La borrasca política se avecina, los días se vuelven jornadas interminables de lucha sin cuartel en las calles, fábricas, escuelas, y poblaciones populares. Allende se avoca a defender un proceso revolucionario brindando inclusive su vida, en ejemplar gesto de consecuencia y lealtad política. La Unidad Popular ha convocado al pueblo para manifestar el apoyo al compañero presidente. La multitud avanza por la grande Alameda y toma la calle Morandé y pasa frente a la fachada de la Moneda. En una ventana que da al despacho presidencial, Allende saluda a los manifestantes. De improviso, se produce un forcejeo con la policía que, en esos momentos -a pocos días del golpe del 11 de septiembre- ya tiene una clara consigna de oponerse al gobierno y expresar su malestar a los militantes de la izquierda. Un policía fuera de sí, agrede a una muchacha de la Juventud Comunista, ante lo cual se arma una batalla de palos y empujones con los agentes uniformados, a vista e impaciencia de Allende que grita órdenes a la policía para que dejen de golpearnos. Fue la última vez que vi a Allende. Lo demás es historia, amarga historia escrita con sangre y evocada con dolor. Como periodista he visto cientos de fotografías de Allende, incluidas unas inéditas que alguna vez un compañero chileno me enseñó del presidente mártir recién acribillado en la Moneda.
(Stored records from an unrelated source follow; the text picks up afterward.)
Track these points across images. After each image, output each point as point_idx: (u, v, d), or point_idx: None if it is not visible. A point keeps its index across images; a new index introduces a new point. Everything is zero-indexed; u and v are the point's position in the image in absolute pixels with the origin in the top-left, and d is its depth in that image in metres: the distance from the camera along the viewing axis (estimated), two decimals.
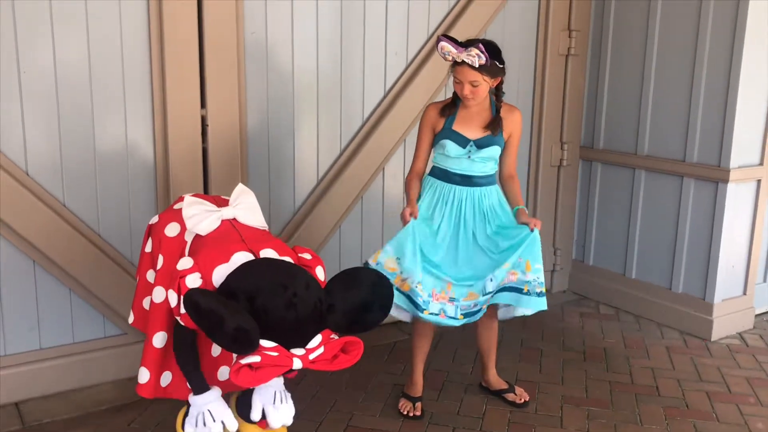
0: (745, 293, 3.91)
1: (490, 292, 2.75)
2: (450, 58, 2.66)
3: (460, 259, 2.80)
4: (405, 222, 2.75)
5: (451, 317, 2.75)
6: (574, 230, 4.45)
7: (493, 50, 2.64)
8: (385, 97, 3.62)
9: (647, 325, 3.97)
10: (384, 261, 2.75)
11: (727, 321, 3.82)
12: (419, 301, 2.71)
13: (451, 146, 2.76)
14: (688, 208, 3.82)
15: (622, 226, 4.18)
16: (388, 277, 2.64)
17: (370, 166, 3.63)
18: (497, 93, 2.79)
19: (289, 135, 3.39)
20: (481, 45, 2.60)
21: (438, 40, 2.66)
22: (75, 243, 2.92)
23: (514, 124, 2.84)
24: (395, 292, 2.67)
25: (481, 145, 2.77)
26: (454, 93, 2.78)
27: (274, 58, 3.27)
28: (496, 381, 3.12)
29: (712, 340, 3.76)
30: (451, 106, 2.80)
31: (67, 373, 3.01)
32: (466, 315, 2.77)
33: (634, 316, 4.10)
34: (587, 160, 4.33)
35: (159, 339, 2.22)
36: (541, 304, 2.74)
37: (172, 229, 2.31)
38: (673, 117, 3.85)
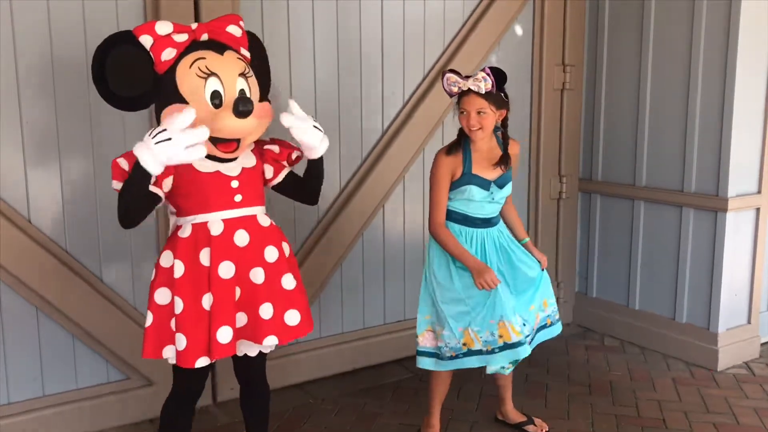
0: (749, 322, 3.89)
1: (528, 335, 2.81)
2: (456, 89, 2.64)
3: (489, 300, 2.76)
4: (490, 288, 2.65)
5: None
6: (576, 262, 4.45)
7: (498, 74, 2.62)
8: (383, 135, 3.66)
9: (653, 357, 3.95)
10: (456, 343, 2.73)
11: (732, 350, 3.80)
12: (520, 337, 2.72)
13: (475, 191, 2.71)
14: (688, 237, 3.83)
15: (623, 257, 4.18)
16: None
17: (371, 203, 3.66)
18: (504, 129, 2.76)
19: None
20: (486, 68, 2.61)
21: (443, 74, 2.67)
22: (77, 288, 2.94)
23: (516, 156, 2.87)
24: (479, 358, 2.73)
25: (500, 184, 2.75)
26: (459, 135, 2.74)
27: (273, 102, 3.30)
28: (515, 414, 3.12)
29: (719, 370, 3.74)
30: (464, 149, 2.72)
31: (70, 420, 3.00)
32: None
33: (639, 347, 4.08)
34: (586, 192, 4.36)
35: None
36: (559, 327, 2.99)
37: (165, 259, 2.25)
38: (669, 147, 3.88)
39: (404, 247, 3.82)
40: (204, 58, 2.17)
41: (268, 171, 2.42)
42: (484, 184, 2.72)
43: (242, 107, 2.12)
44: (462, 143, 2.73)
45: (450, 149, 2.72)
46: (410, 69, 3.68)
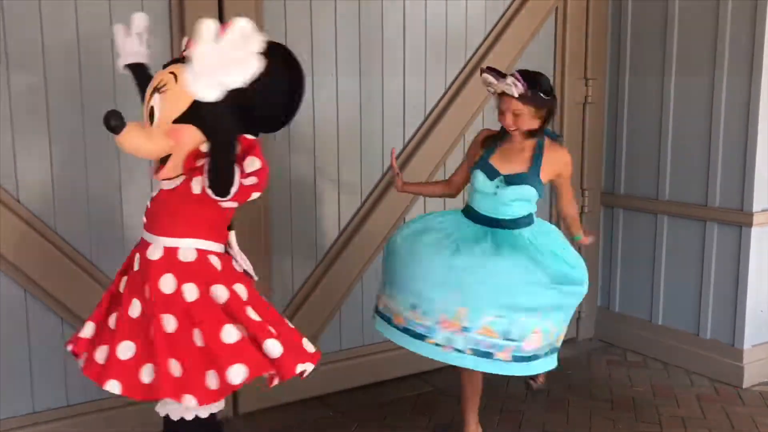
0: None
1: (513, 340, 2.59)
2: (492, 91, 2.65)
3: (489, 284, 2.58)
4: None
5: (458, 350, 2.57)
6: (598, 277, 4.42)
7: (530, 79, 2.57)
8: (404, 149, 3.67)
9: (676, 373, 3.90)
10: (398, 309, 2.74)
11: (758, 367, 3.74)
12: (420, 330, 2.61)
13: (480, 177, 2.68)
14: (712, 252, 3.79)
15: (646, 272, 4.14)
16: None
17: (392, 215, 3.66)
18: (541, 127, 2.67)
19: (310, 188, 3.44)
20: (516, 73, 2.58)
21: (480, 71, 2.68)
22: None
23: (558, 164, 2.75)
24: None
25: (511, 181, 2.64)
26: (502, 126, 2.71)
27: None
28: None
29: (744, 387, 3.68)
30: (496, 138, 2.73)
31: (94, 430, 3.01)
32: (478, 354, 2.57)
33: (662, 363, 4.03)
34: (609, 206, 4.33)
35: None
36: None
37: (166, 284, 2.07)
38: (693, 161, 3.85)
39: None
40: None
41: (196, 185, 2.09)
42: (492, 173, 2.67)
43: (105, 122, 1.96)
44: (502, 136, 2.73)
45: (488, 139, 2.76)
46: (431, 84, 3.69)
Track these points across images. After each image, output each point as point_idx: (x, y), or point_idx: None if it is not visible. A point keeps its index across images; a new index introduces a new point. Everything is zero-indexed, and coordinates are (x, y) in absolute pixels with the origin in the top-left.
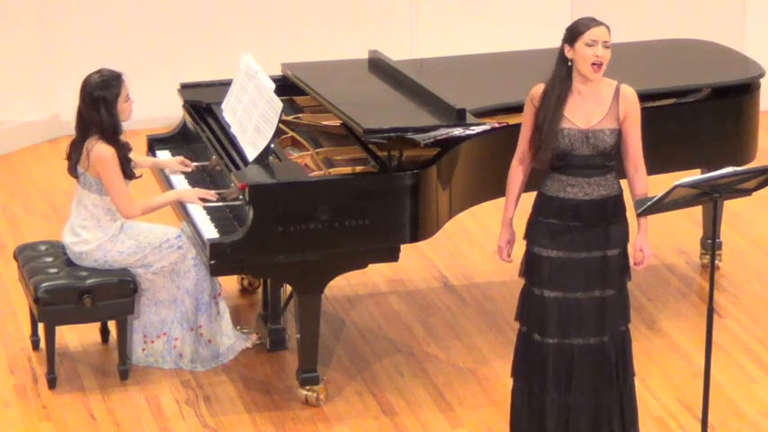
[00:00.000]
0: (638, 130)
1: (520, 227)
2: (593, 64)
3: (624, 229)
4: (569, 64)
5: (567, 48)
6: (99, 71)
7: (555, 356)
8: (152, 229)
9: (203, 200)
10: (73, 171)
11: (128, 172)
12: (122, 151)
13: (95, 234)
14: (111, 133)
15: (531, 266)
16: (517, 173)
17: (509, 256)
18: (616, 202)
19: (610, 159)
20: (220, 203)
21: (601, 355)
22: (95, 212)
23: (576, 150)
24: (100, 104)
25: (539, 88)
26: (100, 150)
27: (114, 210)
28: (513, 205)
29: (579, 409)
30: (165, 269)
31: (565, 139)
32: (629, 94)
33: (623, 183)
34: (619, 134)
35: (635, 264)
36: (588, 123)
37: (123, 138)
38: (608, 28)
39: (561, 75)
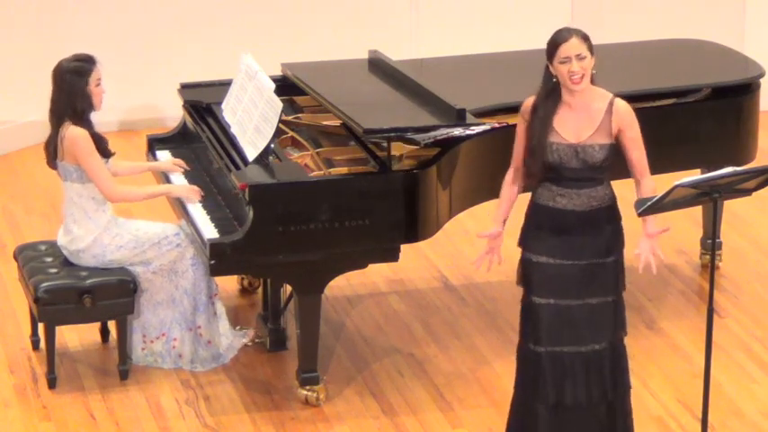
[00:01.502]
0: (637, 142)
1: (515, 234)
2: (572, 79)
3: (618, 238)
4: (554, 80)
5: (549, 65)
6: (73, 55)
7: (547, 365)
8: (150, 226)
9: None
10: (52, 163)
11: (104, 151)
12: (95, 132)
13: (87, 227)
14: (82, 115)
15: (524, 273)
16: (511, 185)
17: (492, 250)
18: (608, 212)
19: (600, 172)
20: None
21: (593, 364)
22: (80, 203)
23: (565, 164)
24: (71, 86)
25: (529, 102)
26: (73, 133)
27: (101, 199)
28: (502, 214)
29: (572, 419)
30: (164, 267)
31: (554, 154)
32: (622, 108)
33: (623, 186)
34: (609, 149)
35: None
36: (578, 138)
37: (102, 134)
38: (582, 37)
39: (549, 89)
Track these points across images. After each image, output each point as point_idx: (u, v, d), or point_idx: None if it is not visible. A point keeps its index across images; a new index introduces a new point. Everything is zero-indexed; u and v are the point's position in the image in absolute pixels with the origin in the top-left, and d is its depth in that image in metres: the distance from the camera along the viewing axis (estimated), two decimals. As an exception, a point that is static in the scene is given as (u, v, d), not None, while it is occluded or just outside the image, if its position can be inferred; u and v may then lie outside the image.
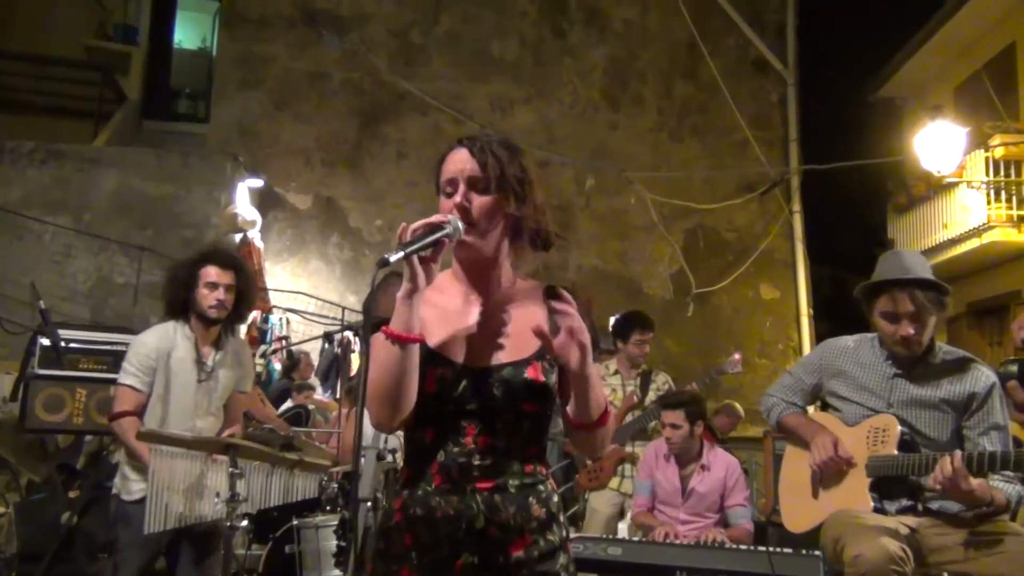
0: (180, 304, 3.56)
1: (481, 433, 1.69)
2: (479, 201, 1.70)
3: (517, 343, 1.74)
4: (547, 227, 1.79)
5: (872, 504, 2.81)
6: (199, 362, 3.53)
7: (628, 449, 5.09)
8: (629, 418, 5.13)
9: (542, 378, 1.72)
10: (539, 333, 1.65)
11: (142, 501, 3.28)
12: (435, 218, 1.64)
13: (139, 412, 3.46)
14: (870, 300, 2.95)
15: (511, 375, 1.71)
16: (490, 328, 1.75)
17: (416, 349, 1.65)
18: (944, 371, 2.90)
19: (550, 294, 1.81)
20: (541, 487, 1.76)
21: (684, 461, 4.38)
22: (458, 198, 1.70)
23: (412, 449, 1.77)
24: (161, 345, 3.49)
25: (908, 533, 2.74)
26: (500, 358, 1.73)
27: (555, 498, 1.78)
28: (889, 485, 2.85)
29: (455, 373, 1.70)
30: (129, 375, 3.47)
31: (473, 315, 1.76)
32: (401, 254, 1.55)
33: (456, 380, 1.70)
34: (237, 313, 3.63)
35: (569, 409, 1.74)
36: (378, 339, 1.64)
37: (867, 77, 12.25)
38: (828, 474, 2.93)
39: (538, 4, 11.25)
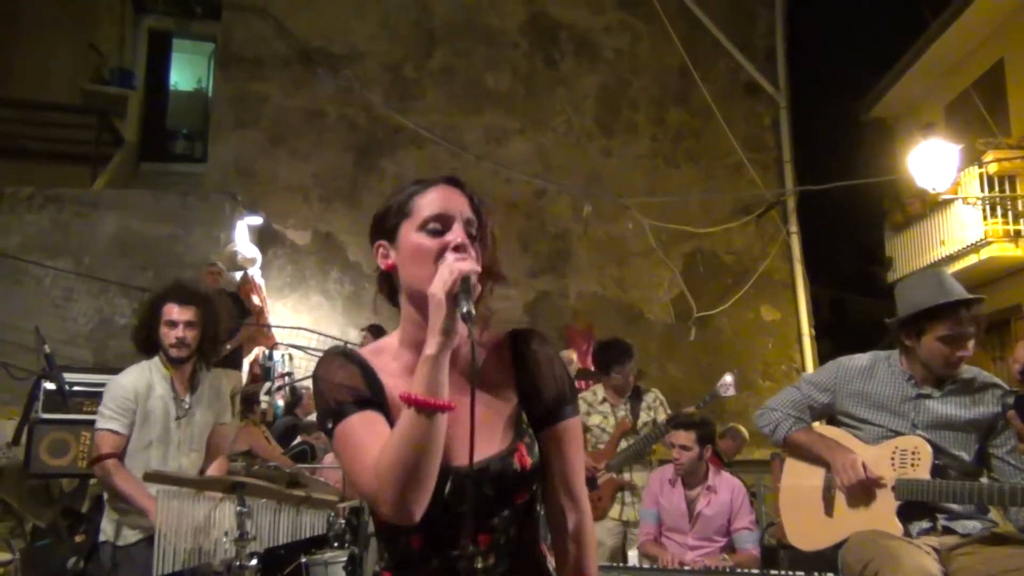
0: (148, 343, 3.54)
1: (480, 530, 1.49)
2: (477, 248, 1.50)
3: (494, 425, 1.51)
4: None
5: (901, 527, 2.75)
6: (177, 399, 3.50)
7: (626, 476, 5.00)
8: (623, 444, 5.03)
9: (529, 460, 1.52)
10: None
11: (140, 543, 3.26)
12: (468, 266, 1.40)
13: (120, 455, 3.39)
14: (921, 326, 2.84)
15: (500, 469, 1.48)
16: (463, 410, 1.41)
17: (444, 419, 1.38)
18: (968, 391, 2.87)
19: (515, 340, 1.58)
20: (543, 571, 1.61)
21: (690, 484, 4.37)
22: (461, 238, 1.47)
23: (395, 557, 1.54)
24: (138, 385, 3.45)
25: (935, 555, 2.71)
26: (483, 451, 1.46)
27: None
28: (910, 507, 2.79)
29: (440, 475, 1.42)
30: (107, 419, 3.40)
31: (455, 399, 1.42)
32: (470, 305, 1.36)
33: (442, 482, 1.42)
34: (206, 349, 3.57)
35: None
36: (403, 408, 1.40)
37: (858, 98, 12.39)
38: (853, 494, 2.86)
39: (529, 36, 11.36)
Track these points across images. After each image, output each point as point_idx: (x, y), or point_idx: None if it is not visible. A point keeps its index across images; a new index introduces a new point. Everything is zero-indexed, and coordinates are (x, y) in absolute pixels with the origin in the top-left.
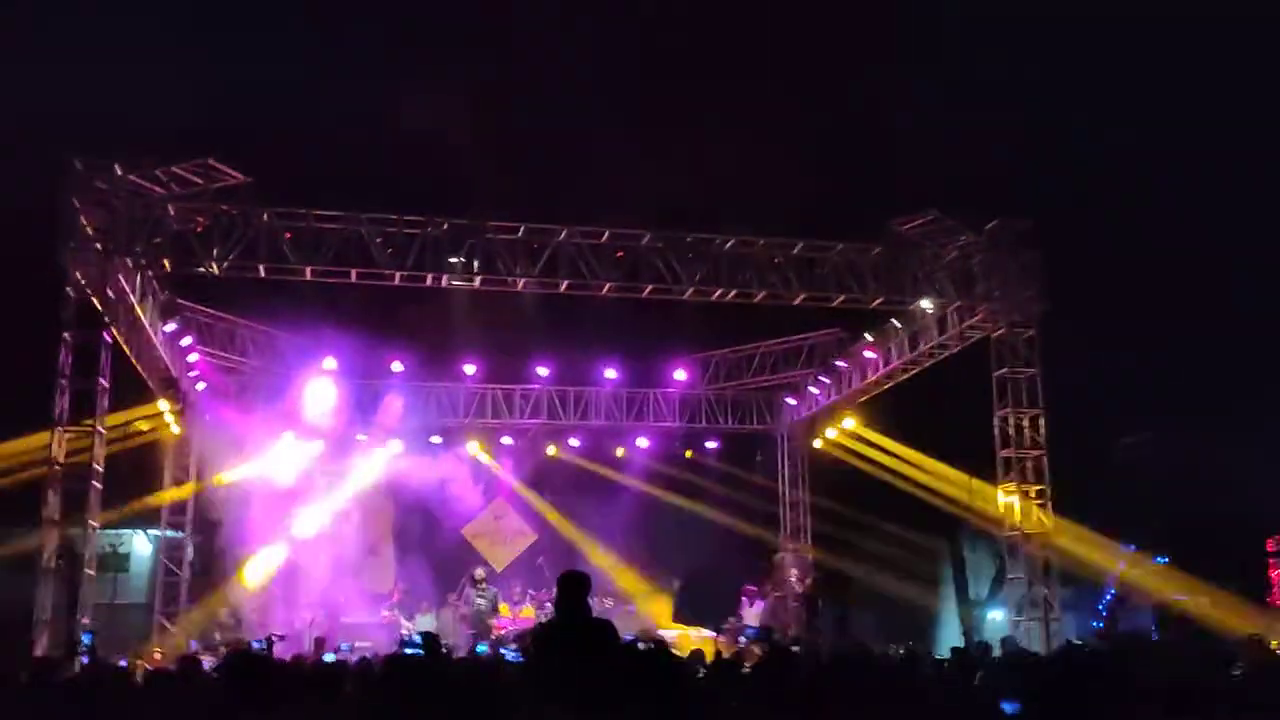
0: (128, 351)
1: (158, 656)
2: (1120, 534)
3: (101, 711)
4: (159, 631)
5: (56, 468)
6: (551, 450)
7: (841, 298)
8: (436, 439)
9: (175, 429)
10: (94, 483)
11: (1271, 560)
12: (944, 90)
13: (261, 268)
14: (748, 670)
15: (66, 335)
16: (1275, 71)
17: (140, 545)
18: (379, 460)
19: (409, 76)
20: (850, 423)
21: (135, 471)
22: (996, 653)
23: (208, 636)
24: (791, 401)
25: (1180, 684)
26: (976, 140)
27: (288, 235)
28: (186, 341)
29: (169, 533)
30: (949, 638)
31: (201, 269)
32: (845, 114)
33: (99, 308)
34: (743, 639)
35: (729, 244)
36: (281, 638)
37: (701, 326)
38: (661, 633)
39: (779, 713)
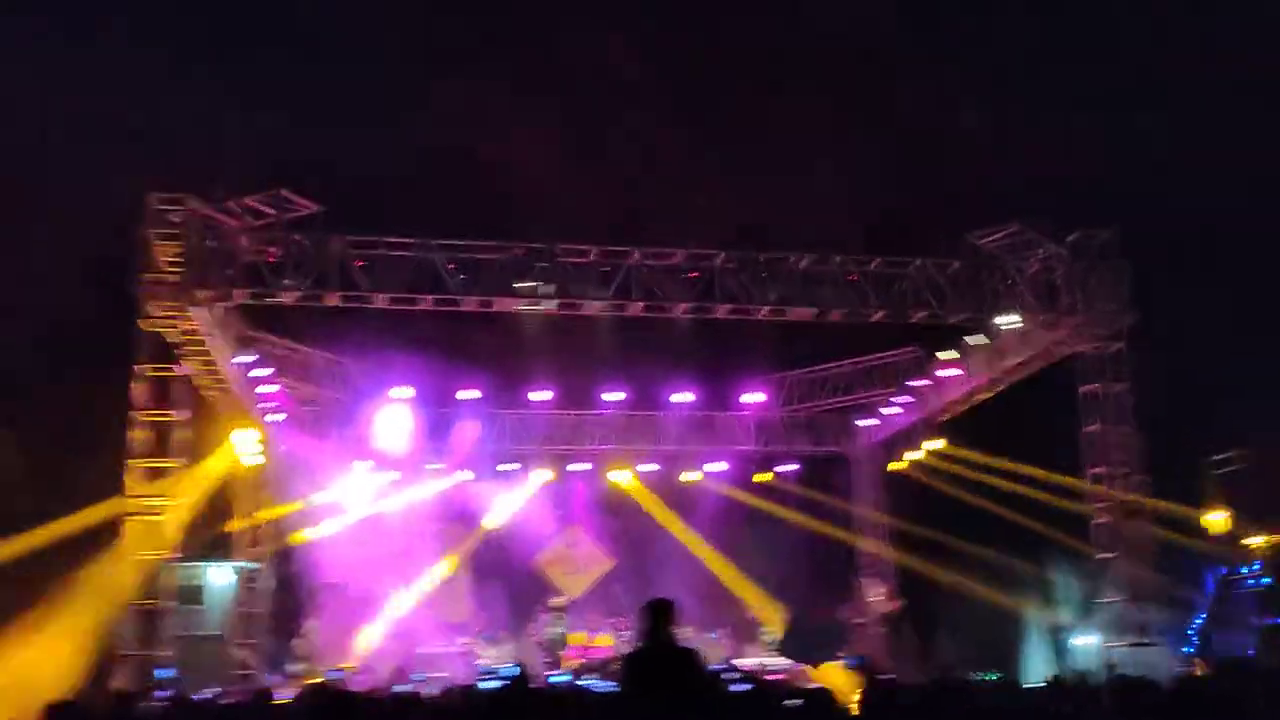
0: (202, 385)
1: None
2: None
3: None
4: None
5: (133, 501)
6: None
7: (921, 314)
8: (512, 465)
9: (250, 460)
10: (169, 516)
11: None
12: (1024, 99)
13: (334, 296)
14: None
15: (141, 369)
16: None
17: (214, 577)
18: (451, 487)
19: (478, 104)
20: (938, 443)
21: (210, 503)
22: (1092, 680)
23: (284, 668)
24: (870, 422)
25: None
26: (1057, 149)
27: (359, 263)
28: (262, 373)
29: (247, 564)
30: (1034, 663)
31: (274, 299)
32: (920, 127)
33: (174, 341)
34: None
35: (804, 262)
36: (357, 670)
37: (775, 347)
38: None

Hoy, por el natalicio de Salvador Allende, el 26 de junio de 1908, hago silencio ante mis propias palabras escritas y evoco su figura de enorme líder. Consecuente y altivo en la memoria, emerge Allende como barco de la bruma con luz propia, como un faro encendido. No en vano Allende ganó la elección eterna de ser señalado como «el mejor chileno de la historia de su país». No en vano, cuando digo la palabra dignidad, surge la voz aleccionadora de sus últimas palabras: Trabajadores de mi Patria, tengo fe en Chile y su destino. Superarán otros hombres este momento gris y amargo en el que la traición pretende imponerse. Sigan ustedes sabiendo que, mucho más temprano que tarde, de nuevo se abrirán las grandes alamedas por donde pase el hombre libre, para construir una sociedad mejor. ¡Viva Chile! ¡Viva el pueblo! ¡Vivan los trabajadores! Estas son mis últimas palabras y tengo la certeza de que mi sacrificio no será en vano, tengo la certeza de que, por lo menos, será una lección moral que castigará la felonía, la cobardía y la traición.